All lines in the records that carry the string "Modellelement" are to be shown.

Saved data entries
<<<<

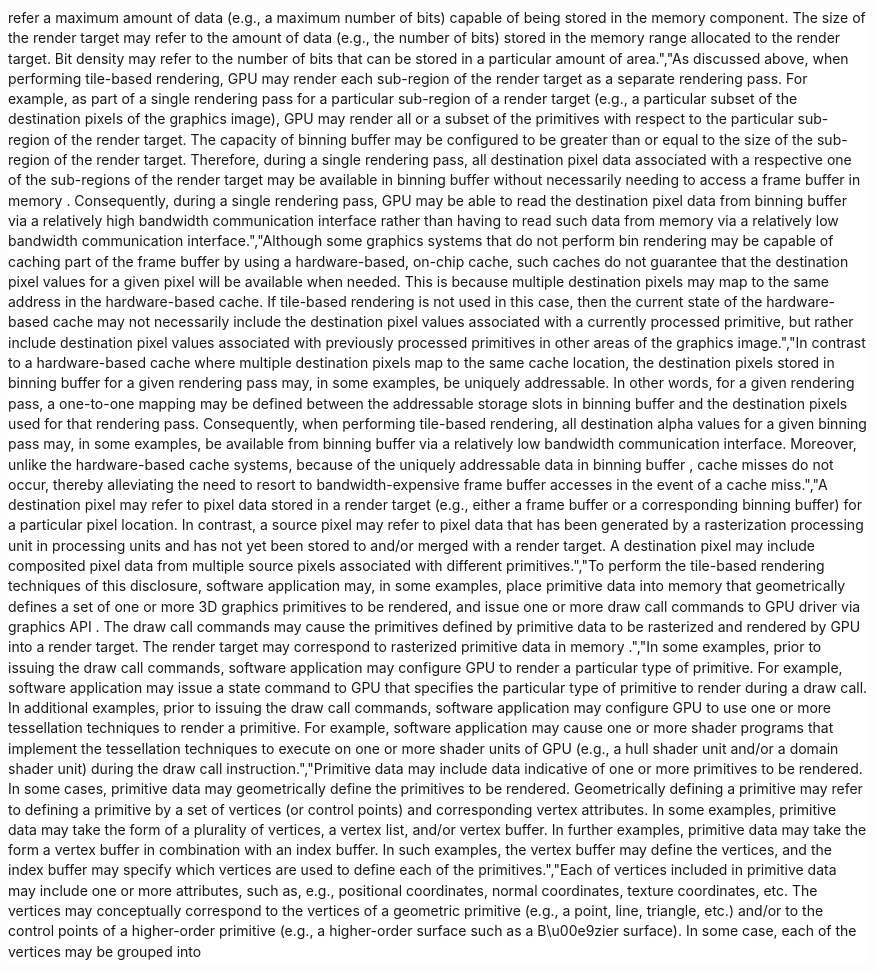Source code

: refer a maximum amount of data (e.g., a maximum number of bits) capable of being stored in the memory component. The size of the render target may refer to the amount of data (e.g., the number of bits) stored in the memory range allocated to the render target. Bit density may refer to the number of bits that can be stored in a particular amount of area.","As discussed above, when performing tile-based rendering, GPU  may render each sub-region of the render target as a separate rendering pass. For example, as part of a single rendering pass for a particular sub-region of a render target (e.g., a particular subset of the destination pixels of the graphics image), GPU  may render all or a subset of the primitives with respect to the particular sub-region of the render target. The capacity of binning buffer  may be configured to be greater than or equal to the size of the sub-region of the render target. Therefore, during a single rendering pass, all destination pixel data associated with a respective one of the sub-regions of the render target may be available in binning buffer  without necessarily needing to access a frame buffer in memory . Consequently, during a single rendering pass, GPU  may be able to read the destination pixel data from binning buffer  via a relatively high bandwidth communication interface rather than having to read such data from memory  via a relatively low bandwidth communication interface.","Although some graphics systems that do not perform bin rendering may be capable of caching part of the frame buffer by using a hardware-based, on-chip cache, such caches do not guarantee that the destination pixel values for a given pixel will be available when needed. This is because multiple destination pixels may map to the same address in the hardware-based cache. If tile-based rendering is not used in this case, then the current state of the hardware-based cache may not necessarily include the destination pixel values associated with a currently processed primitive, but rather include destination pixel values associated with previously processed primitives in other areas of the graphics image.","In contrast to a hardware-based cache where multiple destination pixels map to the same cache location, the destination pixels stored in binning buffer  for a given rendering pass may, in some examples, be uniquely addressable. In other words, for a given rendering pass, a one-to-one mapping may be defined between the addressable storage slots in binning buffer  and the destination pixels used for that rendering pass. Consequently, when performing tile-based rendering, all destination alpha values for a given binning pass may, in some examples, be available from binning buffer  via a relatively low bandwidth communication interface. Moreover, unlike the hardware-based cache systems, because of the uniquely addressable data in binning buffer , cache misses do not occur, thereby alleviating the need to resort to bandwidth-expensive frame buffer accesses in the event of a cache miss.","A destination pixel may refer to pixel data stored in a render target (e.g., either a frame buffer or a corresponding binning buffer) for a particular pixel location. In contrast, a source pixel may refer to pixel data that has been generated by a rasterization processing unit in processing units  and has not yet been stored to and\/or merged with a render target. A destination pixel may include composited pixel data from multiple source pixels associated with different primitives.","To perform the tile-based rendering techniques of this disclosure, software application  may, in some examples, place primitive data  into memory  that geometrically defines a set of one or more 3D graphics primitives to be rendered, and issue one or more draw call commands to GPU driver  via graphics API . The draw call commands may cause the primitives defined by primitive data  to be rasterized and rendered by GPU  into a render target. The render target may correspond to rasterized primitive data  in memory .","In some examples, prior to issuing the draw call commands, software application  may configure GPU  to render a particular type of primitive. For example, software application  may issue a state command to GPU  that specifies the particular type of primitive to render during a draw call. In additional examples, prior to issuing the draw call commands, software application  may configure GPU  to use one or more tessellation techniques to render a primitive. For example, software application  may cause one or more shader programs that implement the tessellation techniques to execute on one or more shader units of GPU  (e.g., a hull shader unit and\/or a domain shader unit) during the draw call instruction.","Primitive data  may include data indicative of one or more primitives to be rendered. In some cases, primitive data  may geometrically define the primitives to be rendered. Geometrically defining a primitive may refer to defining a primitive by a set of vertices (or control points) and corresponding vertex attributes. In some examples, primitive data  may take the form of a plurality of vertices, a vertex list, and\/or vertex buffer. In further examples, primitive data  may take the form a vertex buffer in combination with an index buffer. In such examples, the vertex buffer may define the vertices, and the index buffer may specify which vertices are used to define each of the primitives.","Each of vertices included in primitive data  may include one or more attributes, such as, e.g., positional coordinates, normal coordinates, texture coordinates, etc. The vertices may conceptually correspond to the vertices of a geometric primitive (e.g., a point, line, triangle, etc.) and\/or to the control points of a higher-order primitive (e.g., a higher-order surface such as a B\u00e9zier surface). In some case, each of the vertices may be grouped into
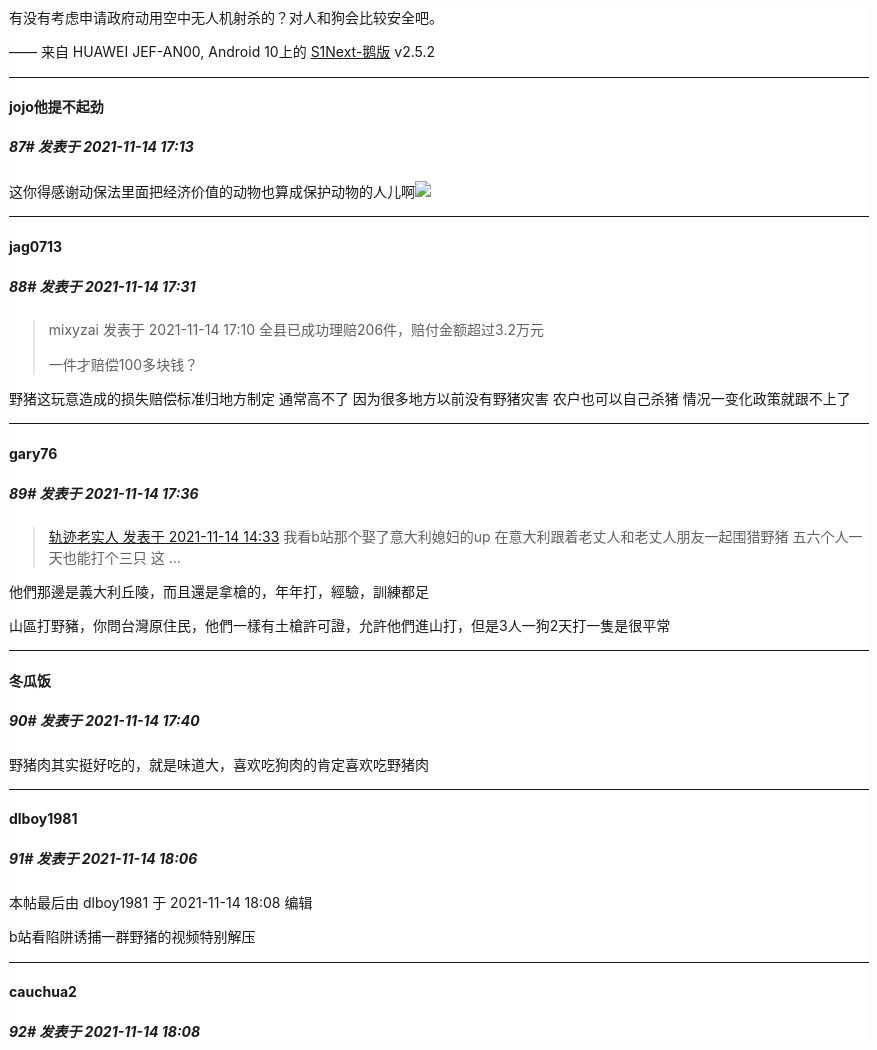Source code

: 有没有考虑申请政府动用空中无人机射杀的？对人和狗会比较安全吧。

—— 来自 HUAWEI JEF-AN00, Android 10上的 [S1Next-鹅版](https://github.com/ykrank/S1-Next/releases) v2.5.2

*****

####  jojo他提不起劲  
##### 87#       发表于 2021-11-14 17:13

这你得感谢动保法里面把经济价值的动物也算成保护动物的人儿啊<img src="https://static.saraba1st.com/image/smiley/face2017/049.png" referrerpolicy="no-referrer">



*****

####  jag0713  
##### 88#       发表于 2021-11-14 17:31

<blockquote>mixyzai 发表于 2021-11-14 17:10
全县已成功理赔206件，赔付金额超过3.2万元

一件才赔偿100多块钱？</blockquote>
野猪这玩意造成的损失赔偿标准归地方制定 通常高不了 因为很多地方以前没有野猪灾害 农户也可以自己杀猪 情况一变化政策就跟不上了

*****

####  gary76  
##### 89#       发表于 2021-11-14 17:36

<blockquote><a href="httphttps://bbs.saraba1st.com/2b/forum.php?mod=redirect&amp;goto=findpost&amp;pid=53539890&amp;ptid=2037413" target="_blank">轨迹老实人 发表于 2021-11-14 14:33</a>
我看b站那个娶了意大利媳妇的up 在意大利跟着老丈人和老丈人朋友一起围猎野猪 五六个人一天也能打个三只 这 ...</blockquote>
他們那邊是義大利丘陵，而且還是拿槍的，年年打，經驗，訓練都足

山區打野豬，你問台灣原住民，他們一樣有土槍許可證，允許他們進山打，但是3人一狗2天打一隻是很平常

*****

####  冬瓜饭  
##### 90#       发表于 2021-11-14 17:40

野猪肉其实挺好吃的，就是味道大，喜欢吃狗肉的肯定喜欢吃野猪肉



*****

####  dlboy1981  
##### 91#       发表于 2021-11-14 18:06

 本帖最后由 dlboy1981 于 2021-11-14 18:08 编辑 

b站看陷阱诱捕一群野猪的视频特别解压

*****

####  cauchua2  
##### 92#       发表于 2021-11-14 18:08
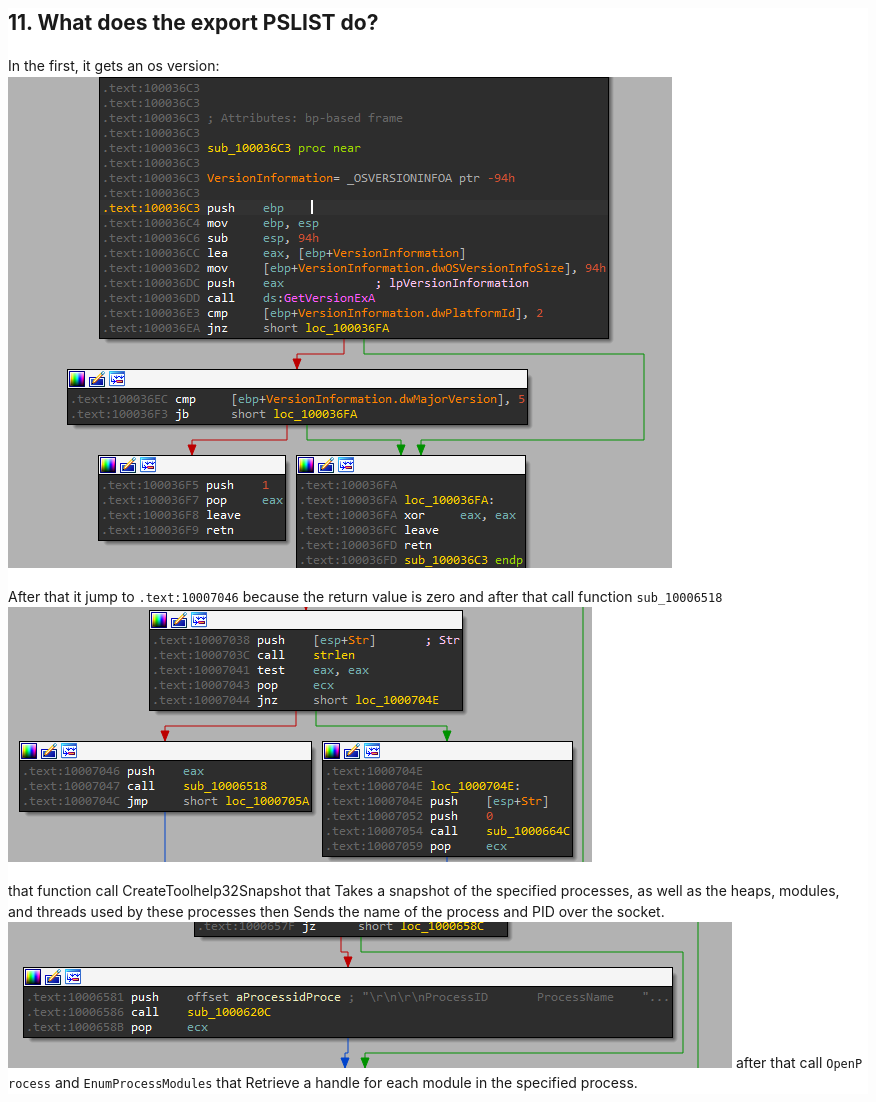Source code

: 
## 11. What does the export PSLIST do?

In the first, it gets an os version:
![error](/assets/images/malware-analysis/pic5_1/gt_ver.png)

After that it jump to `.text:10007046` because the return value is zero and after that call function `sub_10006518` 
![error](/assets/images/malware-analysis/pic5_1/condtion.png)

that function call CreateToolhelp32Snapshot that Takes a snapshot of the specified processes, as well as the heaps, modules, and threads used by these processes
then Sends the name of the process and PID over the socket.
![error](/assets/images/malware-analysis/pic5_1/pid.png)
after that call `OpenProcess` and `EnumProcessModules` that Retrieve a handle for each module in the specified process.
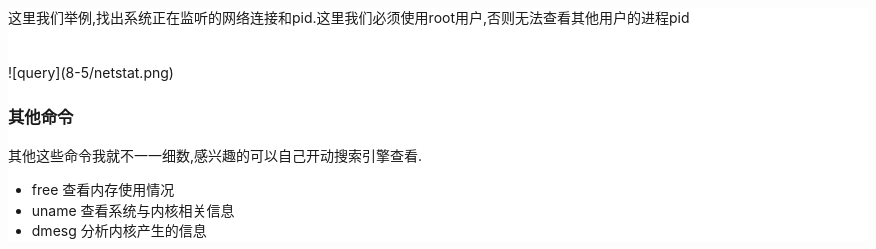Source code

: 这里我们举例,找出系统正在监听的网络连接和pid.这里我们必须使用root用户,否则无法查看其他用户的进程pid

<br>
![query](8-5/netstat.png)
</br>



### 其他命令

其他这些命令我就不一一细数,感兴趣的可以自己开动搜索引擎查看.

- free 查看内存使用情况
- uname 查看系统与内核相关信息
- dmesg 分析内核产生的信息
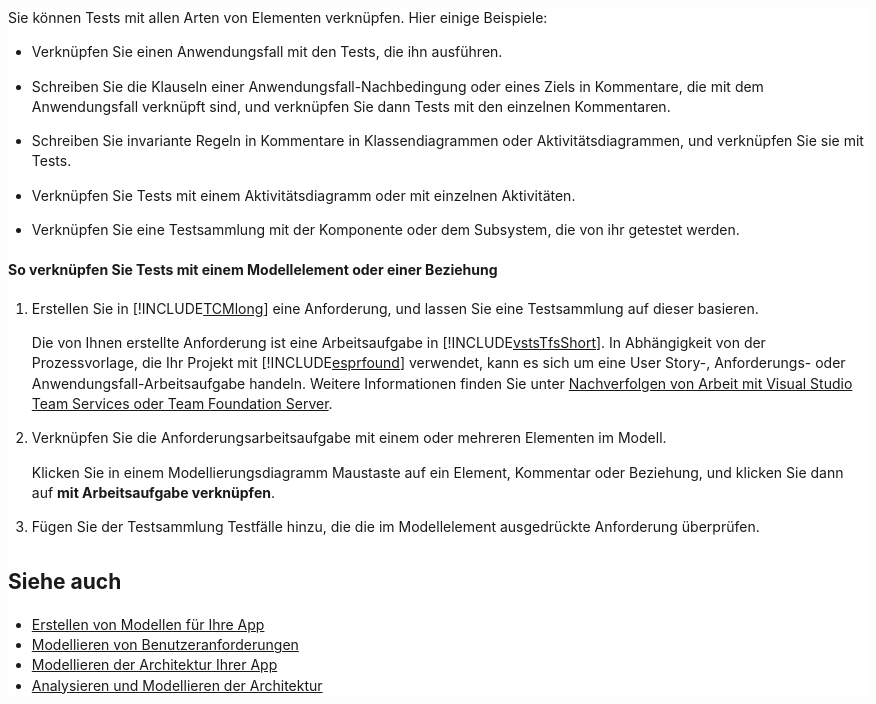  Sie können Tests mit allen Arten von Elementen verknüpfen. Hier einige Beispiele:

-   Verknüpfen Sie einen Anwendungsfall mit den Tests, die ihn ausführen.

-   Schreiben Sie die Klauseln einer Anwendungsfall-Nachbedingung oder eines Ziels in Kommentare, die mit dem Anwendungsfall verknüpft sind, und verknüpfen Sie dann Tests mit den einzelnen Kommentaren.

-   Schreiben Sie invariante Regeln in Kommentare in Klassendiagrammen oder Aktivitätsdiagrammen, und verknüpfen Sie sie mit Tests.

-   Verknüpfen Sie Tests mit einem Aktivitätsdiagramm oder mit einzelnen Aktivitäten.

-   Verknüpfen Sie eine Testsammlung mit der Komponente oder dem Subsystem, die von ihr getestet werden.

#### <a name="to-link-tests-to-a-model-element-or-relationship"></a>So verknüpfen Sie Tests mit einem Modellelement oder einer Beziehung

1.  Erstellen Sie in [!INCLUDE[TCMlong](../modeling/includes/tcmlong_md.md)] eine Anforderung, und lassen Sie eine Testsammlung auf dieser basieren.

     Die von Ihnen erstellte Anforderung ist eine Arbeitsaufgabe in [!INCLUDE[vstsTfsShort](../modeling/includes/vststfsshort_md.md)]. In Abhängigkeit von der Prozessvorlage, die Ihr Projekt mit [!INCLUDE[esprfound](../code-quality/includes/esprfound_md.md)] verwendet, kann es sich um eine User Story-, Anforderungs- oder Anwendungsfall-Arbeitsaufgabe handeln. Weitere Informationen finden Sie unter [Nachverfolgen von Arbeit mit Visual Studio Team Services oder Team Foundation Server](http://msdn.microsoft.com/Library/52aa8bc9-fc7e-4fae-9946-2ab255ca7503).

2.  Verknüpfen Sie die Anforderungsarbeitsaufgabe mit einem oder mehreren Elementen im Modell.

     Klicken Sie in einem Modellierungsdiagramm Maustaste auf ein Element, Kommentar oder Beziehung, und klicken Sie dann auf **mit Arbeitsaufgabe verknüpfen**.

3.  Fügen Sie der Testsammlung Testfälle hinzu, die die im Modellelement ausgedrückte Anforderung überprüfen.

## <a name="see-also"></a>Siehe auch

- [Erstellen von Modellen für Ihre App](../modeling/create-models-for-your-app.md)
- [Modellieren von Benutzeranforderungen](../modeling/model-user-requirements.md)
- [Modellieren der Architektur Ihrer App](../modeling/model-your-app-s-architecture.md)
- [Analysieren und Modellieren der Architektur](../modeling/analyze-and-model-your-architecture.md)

>>>>

▶ Response area
#### <a name="to-link-tests-to-a-model-element-or-relationship"></a>So verknüpfen Sie Tests mit einem Modellelement oder einer Beziehung
3.  Fügen Sie der Testsammlung Testfälle hinzu, die die im Modellelement ausgedrückte Anforderung überprüfen.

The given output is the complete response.